Material for this task:
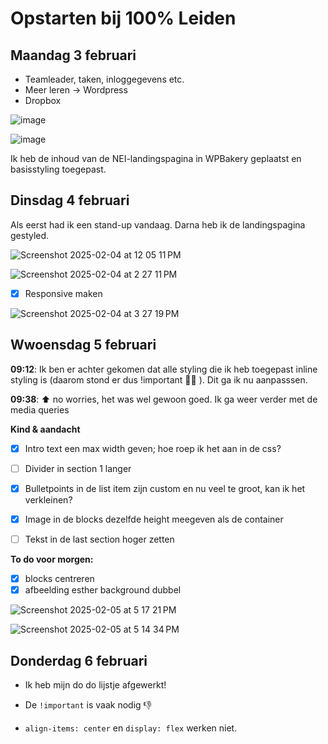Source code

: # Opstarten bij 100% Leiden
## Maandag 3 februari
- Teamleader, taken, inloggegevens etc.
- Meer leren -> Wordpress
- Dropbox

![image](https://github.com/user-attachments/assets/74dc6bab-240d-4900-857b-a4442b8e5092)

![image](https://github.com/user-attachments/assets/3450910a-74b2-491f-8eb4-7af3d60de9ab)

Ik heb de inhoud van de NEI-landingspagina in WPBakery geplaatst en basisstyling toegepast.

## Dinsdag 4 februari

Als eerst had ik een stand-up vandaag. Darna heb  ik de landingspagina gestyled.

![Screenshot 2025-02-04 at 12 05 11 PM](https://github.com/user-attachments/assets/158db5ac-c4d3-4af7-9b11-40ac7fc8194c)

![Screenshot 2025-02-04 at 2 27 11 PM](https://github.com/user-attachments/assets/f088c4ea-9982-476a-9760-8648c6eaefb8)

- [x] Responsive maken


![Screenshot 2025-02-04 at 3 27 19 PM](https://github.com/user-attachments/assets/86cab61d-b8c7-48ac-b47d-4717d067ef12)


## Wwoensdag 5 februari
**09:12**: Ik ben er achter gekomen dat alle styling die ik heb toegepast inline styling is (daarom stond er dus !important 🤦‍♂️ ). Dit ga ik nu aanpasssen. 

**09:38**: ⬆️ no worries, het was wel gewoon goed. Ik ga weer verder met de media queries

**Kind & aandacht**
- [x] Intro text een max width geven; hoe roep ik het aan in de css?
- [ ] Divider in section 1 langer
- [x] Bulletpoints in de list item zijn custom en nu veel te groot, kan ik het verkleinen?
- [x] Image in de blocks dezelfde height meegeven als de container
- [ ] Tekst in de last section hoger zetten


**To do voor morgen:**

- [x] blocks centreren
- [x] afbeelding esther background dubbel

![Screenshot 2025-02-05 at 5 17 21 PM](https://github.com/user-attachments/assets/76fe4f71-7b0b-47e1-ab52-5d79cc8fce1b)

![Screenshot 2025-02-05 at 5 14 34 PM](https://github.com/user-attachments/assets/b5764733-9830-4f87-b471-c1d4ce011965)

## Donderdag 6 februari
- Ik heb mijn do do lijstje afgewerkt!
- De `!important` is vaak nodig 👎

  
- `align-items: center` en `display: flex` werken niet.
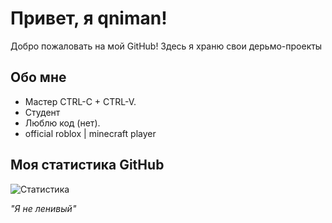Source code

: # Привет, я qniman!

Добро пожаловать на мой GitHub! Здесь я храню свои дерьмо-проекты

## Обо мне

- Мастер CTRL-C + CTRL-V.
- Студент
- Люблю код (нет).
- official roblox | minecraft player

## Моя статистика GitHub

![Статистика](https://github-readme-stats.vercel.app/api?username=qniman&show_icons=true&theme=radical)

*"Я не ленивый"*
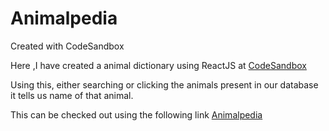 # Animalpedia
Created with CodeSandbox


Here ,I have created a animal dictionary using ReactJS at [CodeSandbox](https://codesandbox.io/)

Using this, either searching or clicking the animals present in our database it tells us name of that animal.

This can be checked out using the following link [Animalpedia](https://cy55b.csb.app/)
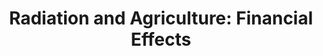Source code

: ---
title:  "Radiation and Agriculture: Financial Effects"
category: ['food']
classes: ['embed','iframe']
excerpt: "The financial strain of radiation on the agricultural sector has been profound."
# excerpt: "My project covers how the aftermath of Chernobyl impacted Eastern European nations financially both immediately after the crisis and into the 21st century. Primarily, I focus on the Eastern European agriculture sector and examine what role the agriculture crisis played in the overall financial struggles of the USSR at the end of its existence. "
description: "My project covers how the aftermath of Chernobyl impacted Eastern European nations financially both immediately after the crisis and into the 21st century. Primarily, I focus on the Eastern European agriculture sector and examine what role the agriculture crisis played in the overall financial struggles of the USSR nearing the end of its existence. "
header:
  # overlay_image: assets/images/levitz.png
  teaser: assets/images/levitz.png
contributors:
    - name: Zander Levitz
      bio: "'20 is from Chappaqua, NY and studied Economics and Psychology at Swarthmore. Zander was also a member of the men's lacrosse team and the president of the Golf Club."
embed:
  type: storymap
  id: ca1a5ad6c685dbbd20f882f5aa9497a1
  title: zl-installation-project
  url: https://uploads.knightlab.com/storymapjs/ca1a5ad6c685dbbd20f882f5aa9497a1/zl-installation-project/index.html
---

---

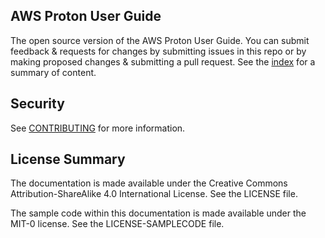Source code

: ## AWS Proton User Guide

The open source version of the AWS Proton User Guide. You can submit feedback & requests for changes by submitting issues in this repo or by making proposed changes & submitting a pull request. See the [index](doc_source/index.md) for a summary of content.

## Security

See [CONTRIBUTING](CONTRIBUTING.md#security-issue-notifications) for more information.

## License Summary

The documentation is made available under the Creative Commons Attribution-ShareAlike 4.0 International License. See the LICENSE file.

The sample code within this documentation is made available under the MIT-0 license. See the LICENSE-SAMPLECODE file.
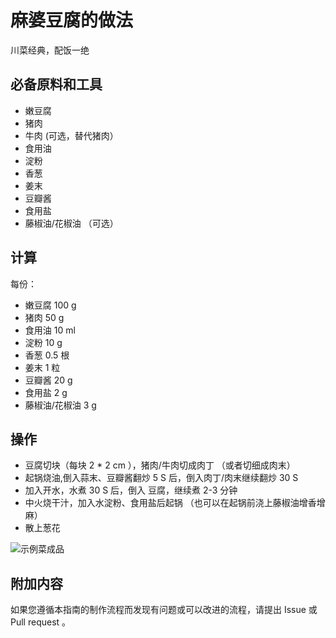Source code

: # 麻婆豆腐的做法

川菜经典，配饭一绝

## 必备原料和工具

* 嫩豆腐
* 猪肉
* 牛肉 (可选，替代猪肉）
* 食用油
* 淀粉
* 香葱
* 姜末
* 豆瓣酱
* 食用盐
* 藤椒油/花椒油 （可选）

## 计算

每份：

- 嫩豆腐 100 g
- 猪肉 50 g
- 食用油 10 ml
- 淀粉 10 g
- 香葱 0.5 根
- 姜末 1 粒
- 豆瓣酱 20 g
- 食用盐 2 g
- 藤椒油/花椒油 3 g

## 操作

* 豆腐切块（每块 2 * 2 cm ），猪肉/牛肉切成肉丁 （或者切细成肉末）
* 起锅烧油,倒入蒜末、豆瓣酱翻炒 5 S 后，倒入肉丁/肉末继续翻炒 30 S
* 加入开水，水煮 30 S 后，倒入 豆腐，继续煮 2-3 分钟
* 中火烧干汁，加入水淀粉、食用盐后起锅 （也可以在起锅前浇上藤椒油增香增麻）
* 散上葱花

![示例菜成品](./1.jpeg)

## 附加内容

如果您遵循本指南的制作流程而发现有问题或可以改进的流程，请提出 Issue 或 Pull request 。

What is needed: Word for word, restate the lines above from the line containing "The open source" through the line containing "The documentation is", with both included and nothing else.

Answer space:
The open source version of the AWS Proton User Guide. You can submit feedback & requests for changes by submitting issues in this repo or by making proposed changes & submitting a pull request. See the [index](doc_source/index.md) for a summary of content.

## Security

See [CONTRIBUTING](CONTRIBUTING.md#security-issue-notifications) for more information.

## License Summary

The documentation is made available under the Creative Commons Attribution-ShareAlike 4.0 International License. See the LICENSE file.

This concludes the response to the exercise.